## Exercise prompt
According to the weed party column, which rapper collaborated with celebrity jeweler Alex Todd on the Saucey Farms and Extracts brand?

Weed Party @ is a column by Michelle Lhooq and Lindsay MaHarry, two self-described “weed party girls.” The goal of the column is simple: Determine whether the party was cool. On June 12, 2019, Lindsay partied with Jim Jones in a Beverly Hills mansion for a Saucey Farms launch party.
As Los Angeles’ weed party scene evolves from a small circuit of sporadic parties to a microcosm of its own, events have come to characterize different facets of the industry. While the wellness-oriented side tends to be an older, more posh crowd that gravitates towards dosed dinners, CBD cocktail mixers, and medicated soundbaths, the recreational side often skews younger and more diverse with a strong desire to party. Rarely do you see an event capable of catering to both.
However, the launch party for Saucey Farms and Extracts, a flower and vape brand by celebrity jeweler Alex Todd collaboration with rapper Jim Jones, founding member of Harlem rap phenom The Diplomats (aka Dipset), and regular on VH1’s wildly popular “Love and Hip Hop New York,” managed to bridge this proverbial gap, delivering what so many weed parties promise but so few actually realize: a chic mansion party in Beverly Hills with tons of free weed products.

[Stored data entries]
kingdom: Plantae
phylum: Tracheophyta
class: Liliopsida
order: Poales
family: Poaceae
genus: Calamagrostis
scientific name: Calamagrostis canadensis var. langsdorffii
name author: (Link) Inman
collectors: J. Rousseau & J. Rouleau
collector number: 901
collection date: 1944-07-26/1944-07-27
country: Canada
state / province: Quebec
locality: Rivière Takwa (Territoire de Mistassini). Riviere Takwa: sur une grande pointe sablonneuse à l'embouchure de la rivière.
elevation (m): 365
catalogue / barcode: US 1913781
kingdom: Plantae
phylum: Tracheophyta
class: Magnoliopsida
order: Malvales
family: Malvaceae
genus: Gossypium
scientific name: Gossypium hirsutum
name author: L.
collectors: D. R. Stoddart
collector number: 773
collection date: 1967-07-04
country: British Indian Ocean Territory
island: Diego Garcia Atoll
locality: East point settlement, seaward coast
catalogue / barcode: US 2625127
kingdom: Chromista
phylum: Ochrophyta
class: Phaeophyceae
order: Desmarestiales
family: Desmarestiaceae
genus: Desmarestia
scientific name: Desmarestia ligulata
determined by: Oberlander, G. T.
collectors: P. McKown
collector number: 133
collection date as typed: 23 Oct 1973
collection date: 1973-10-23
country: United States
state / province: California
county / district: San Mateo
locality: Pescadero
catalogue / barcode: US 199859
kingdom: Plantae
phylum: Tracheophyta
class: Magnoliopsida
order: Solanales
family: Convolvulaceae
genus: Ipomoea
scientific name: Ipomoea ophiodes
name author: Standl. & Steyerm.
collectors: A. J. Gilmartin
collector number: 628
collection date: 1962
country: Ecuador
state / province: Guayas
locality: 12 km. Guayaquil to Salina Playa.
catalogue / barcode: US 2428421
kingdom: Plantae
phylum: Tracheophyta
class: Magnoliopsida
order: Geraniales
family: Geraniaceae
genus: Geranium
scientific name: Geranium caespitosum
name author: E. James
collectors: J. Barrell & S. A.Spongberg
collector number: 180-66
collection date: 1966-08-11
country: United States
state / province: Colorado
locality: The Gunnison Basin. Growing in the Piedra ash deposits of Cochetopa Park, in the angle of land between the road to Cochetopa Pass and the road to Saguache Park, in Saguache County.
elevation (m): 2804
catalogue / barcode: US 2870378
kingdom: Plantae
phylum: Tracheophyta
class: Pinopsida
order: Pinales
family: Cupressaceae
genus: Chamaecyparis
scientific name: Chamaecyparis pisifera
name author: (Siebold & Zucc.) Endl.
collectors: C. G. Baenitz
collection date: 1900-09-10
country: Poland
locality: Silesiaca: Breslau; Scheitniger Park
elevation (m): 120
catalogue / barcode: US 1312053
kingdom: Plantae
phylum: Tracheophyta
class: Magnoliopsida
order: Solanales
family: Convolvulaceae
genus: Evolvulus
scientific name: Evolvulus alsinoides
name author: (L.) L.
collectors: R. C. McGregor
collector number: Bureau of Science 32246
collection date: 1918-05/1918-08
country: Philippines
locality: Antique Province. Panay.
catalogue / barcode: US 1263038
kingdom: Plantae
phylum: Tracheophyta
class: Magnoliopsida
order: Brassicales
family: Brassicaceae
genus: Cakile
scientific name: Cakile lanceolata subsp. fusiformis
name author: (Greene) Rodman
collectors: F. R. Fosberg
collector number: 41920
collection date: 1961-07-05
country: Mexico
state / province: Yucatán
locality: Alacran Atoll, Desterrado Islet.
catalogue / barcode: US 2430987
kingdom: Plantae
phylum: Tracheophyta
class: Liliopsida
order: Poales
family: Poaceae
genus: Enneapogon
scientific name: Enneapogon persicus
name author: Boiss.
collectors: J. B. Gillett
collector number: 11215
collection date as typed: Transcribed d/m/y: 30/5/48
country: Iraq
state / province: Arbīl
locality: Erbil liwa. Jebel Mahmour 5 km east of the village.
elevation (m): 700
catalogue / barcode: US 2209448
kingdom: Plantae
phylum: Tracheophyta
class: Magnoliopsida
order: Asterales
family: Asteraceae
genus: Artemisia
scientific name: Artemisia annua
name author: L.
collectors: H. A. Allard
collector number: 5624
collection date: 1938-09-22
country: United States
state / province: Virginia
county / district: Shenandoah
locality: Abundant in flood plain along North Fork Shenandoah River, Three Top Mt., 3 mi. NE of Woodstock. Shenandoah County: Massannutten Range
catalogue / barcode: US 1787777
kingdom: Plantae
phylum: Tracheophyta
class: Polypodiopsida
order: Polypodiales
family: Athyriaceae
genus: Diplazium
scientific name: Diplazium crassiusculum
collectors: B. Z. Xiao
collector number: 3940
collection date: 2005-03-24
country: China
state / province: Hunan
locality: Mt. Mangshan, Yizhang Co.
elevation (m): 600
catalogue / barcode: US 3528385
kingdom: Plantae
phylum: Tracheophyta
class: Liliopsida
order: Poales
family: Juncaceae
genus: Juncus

## Exercise result
Jim Jones, a founding member of The Diplomats (aka Dipset).